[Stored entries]
-------

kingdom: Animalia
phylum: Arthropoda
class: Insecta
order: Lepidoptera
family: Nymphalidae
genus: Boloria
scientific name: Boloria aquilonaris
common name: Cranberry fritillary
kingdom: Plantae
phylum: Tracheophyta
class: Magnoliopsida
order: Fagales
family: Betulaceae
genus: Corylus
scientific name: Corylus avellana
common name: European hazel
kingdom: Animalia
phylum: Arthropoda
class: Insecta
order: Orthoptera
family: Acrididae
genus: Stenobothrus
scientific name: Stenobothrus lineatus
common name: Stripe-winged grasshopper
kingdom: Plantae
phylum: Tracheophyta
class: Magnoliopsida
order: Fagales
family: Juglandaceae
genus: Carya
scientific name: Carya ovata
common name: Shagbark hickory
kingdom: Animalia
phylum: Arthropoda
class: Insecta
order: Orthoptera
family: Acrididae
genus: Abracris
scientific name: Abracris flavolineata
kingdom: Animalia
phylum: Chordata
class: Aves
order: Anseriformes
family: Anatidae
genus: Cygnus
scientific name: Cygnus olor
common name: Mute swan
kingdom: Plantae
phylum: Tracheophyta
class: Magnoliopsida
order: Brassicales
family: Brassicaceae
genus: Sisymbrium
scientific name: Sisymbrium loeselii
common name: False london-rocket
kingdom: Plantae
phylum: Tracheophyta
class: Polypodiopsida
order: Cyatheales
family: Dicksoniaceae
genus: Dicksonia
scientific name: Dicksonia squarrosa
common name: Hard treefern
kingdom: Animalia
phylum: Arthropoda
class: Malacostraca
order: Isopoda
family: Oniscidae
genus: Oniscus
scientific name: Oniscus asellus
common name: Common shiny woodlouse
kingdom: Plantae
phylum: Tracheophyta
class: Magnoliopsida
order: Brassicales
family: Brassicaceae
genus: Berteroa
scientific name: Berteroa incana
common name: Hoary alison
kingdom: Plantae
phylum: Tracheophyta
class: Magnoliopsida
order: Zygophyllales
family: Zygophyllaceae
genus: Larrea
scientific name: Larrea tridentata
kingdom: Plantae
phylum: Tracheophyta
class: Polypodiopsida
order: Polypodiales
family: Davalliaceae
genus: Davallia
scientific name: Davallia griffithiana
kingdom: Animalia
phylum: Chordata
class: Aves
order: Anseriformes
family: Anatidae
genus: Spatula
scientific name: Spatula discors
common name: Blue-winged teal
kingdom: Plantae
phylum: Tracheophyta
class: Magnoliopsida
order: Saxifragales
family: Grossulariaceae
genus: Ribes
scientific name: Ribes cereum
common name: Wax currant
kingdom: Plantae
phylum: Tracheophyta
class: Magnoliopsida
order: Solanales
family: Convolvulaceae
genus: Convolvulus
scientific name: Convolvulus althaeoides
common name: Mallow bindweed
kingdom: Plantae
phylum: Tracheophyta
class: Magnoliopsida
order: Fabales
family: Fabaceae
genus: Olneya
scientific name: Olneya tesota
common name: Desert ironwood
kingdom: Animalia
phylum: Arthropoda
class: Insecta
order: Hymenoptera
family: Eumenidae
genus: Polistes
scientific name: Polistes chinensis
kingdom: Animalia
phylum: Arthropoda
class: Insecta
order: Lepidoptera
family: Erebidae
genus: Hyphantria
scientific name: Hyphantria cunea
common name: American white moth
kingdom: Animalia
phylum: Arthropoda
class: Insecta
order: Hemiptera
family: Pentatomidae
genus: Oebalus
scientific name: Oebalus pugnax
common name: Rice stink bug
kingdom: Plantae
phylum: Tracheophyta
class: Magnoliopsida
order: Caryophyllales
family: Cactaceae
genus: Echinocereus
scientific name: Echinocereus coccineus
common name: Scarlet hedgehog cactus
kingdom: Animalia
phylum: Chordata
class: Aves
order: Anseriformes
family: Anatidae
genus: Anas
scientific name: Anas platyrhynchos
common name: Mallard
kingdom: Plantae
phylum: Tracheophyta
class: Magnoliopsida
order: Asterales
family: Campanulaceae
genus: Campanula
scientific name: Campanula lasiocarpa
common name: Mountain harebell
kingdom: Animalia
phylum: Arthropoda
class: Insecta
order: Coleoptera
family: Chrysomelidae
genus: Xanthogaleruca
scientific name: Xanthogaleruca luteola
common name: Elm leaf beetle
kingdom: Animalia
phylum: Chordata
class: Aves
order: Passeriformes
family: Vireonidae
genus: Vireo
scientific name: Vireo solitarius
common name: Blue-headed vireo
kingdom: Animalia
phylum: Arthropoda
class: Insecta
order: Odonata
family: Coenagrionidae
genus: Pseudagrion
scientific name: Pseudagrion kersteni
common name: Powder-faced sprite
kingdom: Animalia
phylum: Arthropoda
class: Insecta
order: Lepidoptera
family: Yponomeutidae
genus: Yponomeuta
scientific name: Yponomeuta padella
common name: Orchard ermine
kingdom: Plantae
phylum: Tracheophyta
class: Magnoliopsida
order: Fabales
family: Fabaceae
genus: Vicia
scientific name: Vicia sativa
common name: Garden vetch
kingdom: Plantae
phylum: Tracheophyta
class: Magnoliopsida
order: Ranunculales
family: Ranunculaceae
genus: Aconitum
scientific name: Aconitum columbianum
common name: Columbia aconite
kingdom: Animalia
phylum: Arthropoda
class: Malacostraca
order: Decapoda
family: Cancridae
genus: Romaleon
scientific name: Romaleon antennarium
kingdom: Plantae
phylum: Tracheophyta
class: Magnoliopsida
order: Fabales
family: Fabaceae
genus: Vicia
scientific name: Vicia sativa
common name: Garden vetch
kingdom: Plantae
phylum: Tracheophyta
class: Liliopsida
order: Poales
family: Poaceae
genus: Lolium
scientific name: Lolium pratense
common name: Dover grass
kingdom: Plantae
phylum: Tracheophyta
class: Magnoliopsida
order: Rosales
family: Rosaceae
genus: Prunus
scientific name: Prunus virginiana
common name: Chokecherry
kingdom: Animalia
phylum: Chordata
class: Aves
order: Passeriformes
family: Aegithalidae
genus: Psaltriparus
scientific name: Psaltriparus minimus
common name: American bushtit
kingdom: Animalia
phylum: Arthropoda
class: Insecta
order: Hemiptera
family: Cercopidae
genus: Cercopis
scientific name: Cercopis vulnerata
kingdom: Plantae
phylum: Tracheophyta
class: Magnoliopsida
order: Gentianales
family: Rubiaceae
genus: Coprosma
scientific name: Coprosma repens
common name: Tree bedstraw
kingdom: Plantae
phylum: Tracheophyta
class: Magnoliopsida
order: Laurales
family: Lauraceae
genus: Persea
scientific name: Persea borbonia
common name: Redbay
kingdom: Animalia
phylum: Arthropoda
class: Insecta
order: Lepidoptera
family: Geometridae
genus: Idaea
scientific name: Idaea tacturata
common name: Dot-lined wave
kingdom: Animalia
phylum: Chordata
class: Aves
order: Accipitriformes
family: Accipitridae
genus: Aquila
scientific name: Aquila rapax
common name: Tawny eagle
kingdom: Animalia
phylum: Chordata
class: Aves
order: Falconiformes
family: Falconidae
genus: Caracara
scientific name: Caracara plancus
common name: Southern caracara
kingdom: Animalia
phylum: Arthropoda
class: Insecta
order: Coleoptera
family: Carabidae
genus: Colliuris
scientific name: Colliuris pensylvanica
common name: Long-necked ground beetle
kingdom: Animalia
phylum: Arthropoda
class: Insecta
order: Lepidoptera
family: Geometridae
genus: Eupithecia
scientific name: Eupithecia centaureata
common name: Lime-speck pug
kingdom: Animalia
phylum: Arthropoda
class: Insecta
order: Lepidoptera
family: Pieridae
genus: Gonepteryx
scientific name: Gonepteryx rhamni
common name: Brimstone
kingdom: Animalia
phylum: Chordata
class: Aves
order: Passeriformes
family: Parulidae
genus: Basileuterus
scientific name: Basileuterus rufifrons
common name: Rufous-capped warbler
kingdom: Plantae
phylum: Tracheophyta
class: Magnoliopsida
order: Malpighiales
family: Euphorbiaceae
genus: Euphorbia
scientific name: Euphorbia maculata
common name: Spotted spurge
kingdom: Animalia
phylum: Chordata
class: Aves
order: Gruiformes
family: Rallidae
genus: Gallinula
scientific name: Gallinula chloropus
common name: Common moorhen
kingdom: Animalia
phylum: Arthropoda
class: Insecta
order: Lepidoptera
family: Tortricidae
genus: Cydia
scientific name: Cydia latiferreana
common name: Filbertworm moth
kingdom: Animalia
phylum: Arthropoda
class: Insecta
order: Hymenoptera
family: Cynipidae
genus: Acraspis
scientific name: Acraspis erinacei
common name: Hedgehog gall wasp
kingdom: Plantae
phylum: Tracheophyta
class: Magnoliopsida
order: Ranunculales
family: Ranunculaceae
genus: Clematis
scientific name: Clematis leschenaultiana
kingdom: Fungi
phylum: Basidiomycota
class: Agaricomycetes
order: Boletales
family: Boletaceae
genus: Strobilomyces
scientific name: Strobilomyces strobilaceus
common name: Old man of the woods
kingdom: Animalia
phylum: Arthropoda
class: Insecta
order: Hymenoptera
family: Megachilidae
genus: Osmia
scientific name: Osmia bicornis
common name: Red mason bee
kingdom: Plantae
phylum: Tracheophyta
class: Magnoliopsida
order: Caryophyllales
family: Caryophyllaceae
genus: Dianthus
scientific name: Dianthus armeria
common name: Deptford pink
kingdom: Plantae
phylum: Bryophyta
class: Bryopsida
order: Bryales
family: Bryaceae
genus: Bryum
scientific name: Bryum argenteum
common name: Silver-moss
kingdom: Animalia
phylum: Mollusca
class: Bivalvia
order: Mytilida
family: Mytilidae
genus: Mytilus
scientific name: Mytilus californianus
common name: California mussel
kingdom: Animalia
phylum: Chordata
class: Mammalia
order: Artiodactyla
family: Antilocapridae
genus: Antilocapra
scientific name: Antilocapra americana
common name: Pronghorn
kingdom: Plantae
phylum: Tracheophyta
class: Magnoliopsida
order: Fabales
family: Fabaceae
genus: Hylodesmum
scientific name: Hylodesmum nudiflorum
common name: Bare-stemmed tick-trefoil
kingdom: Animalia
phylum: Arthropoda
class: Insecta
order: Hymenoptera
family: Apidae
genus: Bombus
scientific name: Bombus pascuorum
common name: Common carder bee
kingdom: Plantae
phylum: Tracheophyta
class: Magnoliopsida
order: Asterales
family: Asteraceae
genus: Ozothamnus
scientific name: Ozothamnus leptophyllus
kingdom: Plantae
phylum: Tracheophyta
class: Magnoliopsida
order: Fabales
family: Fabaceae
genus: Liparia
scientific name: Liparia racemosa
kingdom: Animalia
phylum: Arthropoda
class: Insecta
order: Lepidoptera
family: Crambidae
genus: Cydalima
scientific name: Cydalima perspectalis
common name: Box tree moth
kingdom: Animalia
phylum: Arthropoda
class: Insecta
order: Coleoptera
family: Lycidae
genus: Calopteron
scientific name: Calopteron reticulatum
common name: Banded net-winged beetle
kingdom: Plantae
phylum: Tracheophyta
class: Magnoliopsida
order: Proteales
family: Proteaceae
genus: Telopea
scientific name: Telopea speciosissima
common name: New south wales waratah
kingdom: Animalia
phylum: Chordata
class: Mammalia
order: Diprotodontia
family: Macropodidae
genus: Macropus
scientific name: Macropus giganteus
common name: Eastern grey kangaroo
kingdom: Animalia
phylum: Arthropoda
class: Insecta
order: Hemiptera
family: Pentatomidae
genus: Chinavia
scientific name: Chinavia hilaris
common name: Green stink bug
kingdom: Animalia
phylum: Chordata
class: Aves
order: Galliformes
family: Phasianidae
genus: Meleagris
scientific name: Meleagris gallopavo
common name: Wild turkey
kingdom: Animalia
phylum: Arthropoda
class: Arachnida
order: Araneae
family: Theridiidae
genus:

-------

● **PROMPT**: Retype the lines between the one containing "scientific name: Bombus pascuorum" and the one containing "genus: Liparia", both included, with no changes.

● **EXPECTED OUTPUT**:
scientific name: Bombus pascuorum
common name: Common carder bee
kingdom: Plantae
phylum: Tracheophyta
class: Magnoliopsida
order: Asterales
family: Asteraceae
genus: Ozothamnus
scientific name: Ozothamnus leptophyllus
kingdom: Plantae
phylum: Tracheophyta
class: Magnoliopsida
order: Fabales
family: Fabaceae
genus: Liparia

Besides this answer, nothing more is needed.